--- Data shown Enclosed Below ---

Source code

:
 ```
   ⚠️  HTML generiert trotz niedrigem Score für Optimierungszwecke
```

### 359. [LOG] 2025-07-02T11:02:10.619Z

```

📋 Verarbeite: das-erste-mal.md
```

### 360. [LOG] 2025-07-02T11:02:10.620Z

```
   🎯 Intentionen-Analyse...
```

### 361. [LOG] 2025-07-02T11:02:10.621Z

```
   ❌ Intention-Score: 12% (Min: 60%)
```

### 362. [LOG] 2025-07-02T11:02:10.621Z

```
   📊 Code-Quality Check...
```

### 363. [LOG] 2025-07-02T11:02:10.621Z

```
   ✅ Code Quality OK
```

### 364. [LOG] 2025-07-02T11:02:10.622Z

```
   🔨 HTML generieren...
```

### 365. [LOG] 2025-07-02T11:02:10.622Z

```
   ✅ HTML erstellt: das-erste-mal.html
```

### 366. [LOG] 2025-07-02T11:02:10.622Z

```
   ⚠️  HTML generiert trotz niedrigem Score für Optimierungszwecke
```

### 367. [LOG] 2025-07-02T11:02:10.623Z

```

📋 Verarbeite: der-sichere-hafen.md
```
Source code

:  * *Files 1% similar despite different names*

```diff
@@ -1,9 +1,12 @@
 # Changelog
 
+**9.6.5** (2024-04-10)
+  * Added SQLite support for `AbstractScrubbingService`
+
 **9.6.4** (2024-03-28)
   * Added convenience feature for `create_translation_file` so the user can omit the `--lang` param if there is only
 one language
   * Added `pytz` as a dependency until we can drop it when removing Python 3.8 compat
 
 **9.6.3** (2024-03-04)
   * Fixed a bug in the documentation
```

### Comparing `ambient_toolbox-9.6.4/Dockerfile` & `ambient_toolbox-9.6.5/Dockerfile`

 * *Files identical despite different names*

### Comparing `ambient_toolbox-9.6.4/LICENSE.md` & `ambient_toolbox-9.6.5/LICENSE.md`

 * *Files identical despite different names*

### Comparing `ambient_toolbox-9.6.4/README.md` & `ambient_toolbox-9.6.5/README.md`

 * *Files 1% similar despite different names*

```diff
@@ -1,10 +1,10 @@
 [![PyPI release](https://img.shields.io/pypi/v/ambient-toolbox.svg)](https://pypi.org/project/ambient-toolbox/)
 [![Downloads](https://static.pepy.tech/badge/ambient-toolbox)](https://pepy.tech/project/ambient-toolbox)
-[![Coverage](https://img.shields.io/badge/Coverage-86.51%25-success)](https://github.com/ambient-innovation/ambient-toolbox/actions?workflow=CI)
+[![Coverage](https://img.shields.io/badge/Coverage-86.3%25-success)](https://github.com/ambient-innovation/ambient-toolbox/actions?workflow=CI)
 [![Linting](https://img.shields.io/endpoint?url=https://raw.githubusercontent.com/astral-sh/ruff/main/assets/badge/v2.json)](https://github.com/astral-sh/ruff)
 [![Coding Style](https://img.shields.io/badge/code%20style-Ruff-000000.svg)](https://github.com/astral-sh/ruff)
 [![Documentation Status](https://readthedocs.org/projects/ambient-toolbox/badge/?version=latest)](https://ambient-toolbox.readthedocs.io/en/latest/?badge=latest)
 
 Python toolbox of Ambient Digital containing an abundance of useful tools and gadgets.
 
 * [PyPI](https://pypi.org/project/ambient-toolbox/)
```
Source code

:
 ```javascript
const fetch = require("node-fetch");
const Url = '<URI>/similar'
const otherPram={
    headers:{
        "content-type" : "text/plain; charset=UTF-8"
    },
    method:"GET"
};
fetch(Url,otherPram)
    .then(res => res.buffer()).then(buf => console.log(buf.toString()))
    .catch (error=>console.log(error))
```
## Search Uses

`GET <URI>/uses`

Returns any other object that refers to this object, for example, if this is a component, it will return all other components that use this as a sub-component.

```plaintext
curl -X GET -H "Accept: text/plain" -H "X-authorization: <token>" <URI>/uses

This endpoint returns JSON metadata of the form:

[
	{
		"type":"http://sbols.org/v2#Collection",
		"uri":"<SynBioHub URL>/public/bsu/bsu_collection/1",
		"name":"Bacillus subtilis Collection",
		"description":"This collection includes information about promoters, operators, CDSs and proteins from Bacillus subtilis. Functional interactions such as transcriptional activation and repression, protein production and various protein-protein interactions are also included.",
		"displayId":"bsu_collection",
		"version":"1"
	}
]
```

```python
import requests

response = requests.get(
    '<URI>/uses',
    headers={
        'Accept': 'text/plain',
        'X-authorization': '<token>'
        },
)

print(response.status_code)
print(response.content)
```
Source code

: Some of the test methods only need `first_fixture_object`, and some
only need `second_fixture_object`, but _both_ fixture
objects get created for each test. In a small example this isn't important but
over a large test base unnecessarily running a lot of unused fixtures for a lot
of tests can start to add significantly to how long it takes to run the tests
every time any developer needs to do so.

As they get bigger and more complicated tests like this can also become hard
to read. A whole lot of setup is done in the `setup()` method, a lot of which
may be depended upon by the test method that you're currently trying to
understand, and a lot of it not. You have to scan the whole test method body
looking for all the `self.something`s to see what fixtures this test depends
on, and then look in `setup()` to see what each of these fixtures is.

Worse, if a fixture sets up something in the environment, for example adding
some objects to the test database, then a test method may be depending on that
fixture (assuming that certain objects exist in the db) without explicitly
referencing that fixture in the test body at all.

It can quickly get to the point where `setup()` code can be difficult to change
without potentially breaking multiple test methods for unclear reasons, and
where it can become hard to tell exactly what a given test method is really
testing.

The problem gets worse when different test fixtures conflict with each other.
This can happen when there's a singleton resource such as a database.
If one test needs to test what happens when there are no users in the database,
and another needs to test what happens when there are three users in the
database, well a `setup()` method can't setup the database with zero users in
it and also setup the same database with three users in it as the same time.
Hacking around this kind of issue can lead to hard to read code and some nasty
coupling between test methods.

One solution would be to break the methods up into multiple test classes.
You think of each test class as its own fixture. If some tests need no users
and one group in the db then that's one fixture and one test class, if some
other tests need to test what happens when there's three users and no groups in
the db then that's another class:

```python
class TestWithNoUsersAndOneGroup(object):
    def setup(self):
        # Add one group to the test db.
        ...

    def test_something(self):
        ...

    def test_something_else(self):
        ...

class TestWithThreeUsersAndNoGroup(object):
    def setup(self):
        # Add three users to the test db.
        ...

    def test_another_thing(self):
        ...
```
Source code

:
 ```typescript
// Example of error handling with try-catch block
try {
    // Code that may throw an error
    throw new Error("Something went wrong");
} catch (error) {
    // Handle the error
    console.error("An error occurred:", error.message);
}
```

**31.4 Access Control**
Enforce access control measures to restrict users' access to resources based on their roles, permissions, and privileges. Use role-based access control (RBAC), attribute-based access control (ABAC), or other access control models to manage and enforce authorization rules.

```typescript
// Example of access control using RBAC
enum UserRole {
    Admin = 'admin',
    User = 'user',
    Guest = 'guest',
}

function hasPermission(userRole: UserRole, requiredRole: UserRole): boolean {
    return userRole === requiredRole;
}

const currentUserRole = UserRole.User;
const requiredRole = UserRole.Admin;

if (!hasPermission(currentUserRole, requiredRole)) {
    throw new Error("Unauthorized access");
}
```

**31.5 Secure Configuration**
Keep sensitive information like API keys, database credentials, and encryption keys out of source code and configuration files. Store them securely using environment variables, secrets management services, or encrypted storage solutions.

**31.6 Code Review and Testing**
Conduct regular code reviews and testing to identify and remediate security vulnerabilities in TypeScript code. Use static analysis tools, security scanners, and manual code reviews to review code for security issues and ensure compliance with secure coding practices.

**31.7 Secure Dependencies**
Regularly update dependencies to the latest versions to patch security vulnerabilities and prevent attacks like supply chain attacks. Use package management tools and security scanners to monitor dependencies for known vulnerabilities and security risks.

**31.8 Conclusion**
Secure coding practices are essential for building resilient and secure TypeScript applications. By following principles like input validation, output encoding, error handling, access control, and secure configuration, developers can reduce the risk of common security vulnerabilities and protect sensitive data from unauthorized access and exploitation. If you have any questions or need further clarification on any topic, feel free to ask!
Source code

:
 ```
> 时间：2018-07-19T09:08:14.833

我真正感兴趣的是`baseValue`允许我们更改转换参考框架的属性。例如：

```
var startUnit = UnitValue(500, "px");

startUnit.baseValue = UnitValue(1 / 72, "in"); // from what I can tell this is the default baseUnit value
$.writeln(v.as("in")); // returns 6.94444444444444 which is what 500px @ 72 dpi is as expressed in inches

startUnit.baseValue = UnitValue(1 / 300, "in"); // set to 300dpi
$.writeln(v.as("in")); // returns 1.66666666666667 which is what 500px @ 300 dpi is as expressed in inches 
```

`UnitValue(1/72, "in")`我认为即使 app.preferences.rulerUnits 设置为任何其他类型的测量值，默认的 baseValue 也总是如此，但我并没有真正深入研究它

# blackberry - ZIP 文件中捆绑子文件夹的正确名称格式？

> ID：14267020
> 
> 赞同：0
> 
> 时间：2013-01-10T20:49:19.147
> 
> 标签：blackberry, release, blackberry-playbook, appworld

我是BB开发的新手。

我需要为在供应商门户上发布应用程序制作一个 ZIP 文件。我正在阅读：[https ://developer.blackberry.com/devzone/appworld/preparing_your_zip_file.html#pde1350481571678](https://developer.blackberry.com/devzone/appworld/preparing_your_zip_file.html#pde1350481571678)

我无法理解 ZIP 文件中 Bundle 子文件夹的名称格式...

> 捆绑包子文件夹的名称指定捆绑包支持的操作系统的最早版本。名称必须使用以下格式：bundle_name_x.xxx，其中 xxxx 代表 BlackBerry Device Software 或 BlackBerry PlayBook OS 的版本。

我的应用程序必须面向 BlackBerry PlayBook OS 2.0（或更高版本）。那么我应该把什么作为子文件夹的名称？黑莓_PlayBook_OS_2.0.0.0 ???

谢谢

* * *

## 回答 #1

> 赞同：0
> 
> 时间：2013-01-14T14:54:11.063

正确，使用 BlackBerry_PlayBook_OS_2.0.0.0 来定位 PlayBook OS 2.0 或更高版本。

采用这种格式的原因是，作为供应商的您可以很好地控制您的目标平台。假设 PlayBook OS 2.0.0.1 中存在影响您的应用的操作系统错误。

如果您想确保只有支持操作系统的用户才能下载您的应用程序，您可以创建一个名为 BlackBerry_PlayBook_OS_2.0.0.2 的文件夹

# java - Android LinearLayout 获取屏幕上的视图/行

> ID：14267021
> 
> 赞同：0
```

--- End of Enclosed Data shown ---

Your answer should hold every line of the entries that contains the string "const".

**Solution**
const fetch = require("node-fetch");
const Url = '<URI>/similar'
const otherPram={
const currentUserRole = UserRole.User;
const requiredRole = UserRole.Admin;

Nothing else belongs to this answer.